▸ THE EXERCISE
Give back each of the following lines word for word, with nothing changed or left out.

▸ EXTRACTED RECORDS

________

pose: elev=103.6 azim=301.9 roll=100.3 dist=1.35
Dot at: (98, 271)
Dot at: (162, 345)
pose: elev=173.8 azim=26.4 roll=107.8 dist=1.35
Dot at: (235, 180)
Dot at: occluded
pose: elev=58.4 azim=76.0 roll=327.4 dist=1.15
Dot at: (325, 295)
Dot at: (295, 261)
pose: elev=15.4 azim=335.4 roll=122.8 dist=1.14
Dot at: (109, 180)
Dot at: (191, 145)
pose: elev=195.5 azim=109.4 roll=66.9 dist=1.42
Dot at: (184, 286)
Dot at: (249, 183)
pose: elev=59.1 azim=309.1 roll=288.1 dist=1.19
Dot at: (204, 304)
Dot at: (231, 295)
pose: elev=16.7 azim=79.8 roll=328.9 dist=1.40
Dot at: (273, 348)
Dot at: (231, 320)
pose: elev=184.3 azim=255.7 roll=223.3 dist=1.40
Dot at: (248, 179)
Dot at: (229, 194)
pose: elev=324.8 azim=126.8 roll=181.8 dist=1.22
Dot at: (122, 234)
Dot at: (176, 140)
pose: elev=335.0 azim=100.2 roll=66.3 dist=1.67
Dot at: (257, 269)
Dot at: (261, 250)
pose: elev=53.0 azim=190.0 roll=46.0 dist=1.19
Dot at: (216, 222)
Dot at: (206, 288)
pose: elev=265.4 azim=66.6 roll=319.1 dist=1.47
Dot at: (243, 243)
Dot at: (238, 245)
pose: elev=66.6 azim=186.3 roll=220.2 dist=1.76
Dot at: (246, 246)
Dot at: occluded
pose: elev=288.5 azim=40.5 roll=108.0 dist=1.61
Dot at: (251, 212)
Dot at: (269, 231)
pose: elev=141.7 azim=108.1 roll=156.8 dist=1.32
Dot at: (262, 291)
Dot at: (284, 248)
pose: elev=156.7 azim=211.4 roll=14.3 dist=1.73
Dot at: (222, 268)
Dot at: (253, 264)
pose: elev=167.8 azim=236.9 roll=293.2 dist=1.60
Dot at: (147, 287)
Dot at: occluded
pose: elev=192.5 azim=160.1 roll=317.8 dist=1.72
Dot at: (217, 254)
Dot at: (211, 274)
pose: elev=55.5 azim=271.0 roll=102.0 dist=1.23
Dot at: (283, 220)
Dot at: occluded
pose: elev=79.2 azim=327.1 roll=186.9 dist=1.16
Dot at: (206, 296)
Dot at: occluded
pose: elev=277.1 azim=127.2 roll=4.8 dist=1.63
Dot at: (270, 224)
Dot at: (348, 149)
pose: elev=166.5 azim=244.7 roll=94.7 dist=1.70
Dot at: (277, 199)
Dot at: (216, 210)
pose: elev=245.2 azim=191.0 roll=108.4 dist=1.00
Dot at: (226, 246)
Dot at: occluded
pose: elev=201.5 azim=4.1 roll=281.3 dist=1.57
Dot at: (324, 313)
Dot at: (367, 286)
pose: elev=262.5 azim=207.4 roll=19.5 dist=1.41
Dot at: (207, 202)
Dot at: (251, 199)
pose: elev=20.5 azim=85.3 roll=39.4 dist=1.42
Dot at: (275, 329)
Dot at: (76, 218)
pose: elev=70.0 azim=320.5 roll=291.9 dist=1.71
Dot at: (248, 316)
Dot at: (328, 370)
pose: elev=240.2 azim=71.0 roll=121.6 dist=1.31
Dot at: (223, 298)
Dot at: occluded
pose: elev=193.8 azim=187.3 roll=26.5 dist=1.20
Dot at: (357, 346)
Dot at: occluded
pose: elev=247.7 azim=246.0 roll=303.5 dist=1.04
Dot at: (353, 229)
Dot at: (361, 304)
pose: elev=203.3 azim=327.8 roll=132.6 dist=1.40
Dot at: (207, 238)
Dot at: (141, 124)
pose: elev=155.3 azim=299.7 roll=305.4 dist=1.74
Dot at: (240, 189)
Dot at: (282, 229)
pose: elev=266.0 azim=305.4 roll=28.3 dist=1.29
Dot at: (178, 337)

________

▸ EXPECTED OUTPUT
pose: elev=103.6 azim=301.9 roll=100.3 dist=1.35
Dot at: (98, 271)
Dot at: (162, 345)
pose: elev=173.8 azim=26.4 roll=107.8 dist=1.35
Dot at: (235, 180)
Dot at: occluded
pose: elev=58.4 azim=76.0 roll=327.4 dist=1.15
Dot at: (325, 295)
Dot at: (295, 261)
pose: elev=15.4 azim=335.4 roll=122.8 dist=1.14
Dot at: (109, 180)
Dot at: (191, 145)
pose: elev=195.5 azim=109.4 roll=66.9 dist=1.42
Dot at: (184, 286)
Dot at: (249, 183)
pose: elev=59.1 azim=309.1 roll=288.1 dist=1.19
Dot at: (204, 304)
Dot at: (231, 295)
pose: elev=16.7 azim=79.8 roll=328.9 dist=1.40
Dot at: (273, 348)
Dot at: (231, 320)
pose: elev=184.3 azim=255.7 roll=223.3 dist=1.40
Dot at: (248, 179)
Dot at: (229, 194)
pose: elev=324.8 azim=126.8 roll=181.8 dist=1.22
Dot at: (122, 234)
Dot at: (176, 140)
pose: elev=335.0 azim=100.2 roll=66.3 dist=1.67
Dot at: (257, 269)
Dot at: (261, 250)
pose: elev=53.0 azim=190.0 roll=46.0 dist=1.19
Dot at: (216, 222)
Dot at: (206, 288)
pose: elev=265.4 azim=66.6 roll=319.1 dist=1.47
Dot at: (243, 243)
Dot at: (238, 245)
pose: elev=66.6 azim=186.3 roll=220.2 dist=1.76
Dot at: (246, 246)
Dot at: occluded
pose: elev=288.5 azim=40.5 roll=108.0 dist=1.61
Dot at: (251, 212)
Dot at: (269, 231)
pose: elev=141.7 azim=108.1 roll=156.8 dist=1.32
Dot at: (262, 291)
Dot at: (284, 248)
pose: elev=156.7 azim=211.4 roll=14.3 dist=1.73
Dot at: (222, 268)
Dot at: (253, 264)
pose: elev=167.8 azim=236.9 roll=293.2 dist=1.60
Dot at: (147, 287)
Dot at: occluded
pose: elev=192.5 azim=160.1 roll=317.8 dist=1.72
Dot at: (217, 254)
Dot at: (211, 274)
pose: elev=55.5 azim=271.0 roll=102.0 dist=1.23
Dot at: (283, 220)
Dot at: occluded
pose: elev=79.2 azim=327.1 roll=186.9 dist=1.16
Dot at: (206, 296)
Dot at: occluded
pose: elev=277.1 azim=127.2 roll=4.8 dist=1.63
Dot at: (270, 224)
Dot at: (348, 149)
pose: elev=166.5 azim=244.7 roll=94.7 dist=1.70
Dot at: (277, 199)
Dot at: (216, 210)
pose: elev=245.2 azim=191.0 roll=108.4 dist=1.00
Dot at: (226, 246)
Dot at: occluded
pose: elev=201.5 azim=4.1 roll=281.3 dist=1.57
Dot at: (324, 313)
Dot at: (367, 286)
pose: elev=262.5 azim=207.4 roll=19.5 dist=1.41
Dot at: (207, 202)
Dot at: (251, 199)
pose: elev=20.5 azim=85.3 roll=39.4 dist=1.42
Dot at: (275, 329)
Dot at: (76, 218)
pose: elev=70.0 azim=320.5 roll=291.9 dist=1.71
Dot at: (248, 316)
Dot at: (328, 370)
pose: elev=240.2 azim=71.0 roll=121.6 dist=1.31
Dot at: (223, 298)
Dot at: occluded
pose: elev=193.8 azim=187.3 roll=26.5 dist=1.20
Dot at: (357, 346)
Dot at: occluded
pose: elev=247.7 azim=246.0 roll=303.5 dist=1.04
Dot at: (353, 229)
Dot at: (361, 304)
pose: elev=203.3 azim=327.8 roll=132.6 dist=1.40
Dot at: (207, 238)
Dot at: (141, 124)
pose: elev=155.3 azim=299.7 roll=305.4 dist=1.74
Dot at: (240, 189)
Dot at: (282, 229)
pose: elev=266.0 azim=305.4 roll=28.3 dist=1.29
Dot at: (178, 337)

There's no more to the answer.